DATA FOR THE TASK -
_ _ _
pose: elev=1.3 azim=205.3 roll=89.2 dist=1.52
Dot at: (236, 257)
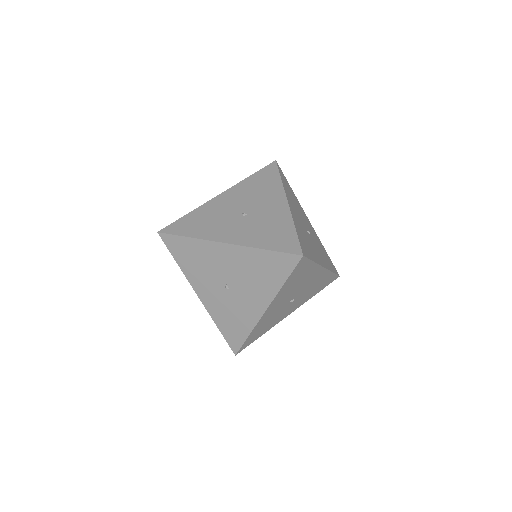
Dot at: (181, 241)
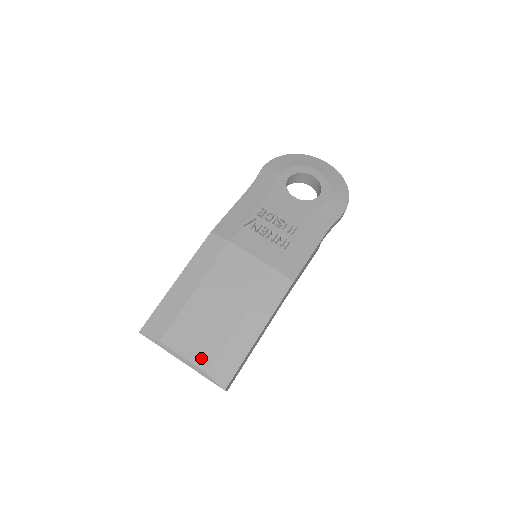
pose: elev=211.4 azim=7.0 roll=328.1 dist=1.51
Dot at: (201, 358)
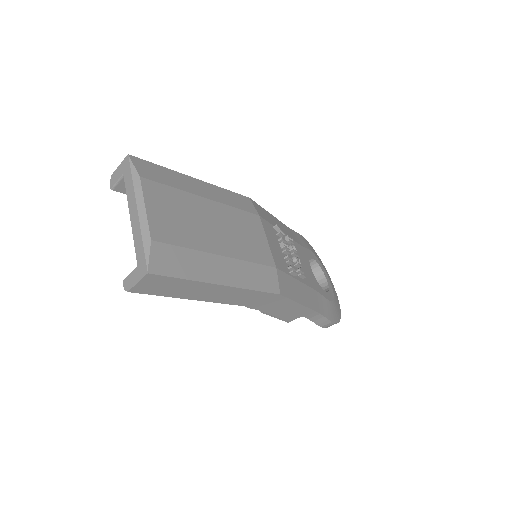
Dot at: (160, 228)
_ _ _
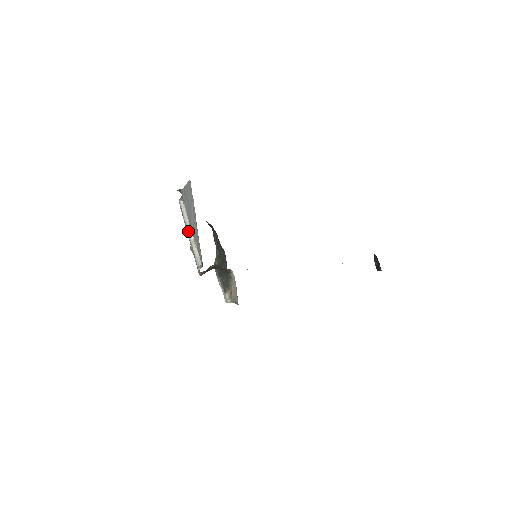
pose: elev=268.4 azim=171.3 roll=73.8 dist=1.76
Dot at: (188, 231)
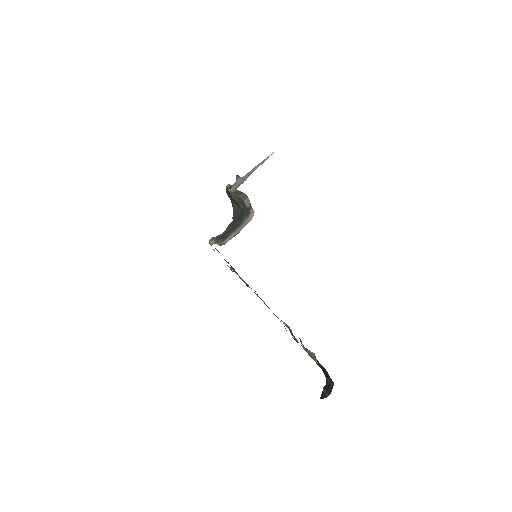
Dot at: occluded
_ _ _
PROMPT -
Reproduce the entries line for line, from the line containing "pose: elev=1.3 azim=205.3 roll=89.2 dist=1.52" down to the line containing "Dot at: (181, 241)", both ends included. Leave the pictures out.

SOLUTION FOR THIS EXERCISE -
pose: elev=1.3 azim=205.3 roll=89.2 dist=1.52
Dot at: (236, 257)
Dot at: (181, 241)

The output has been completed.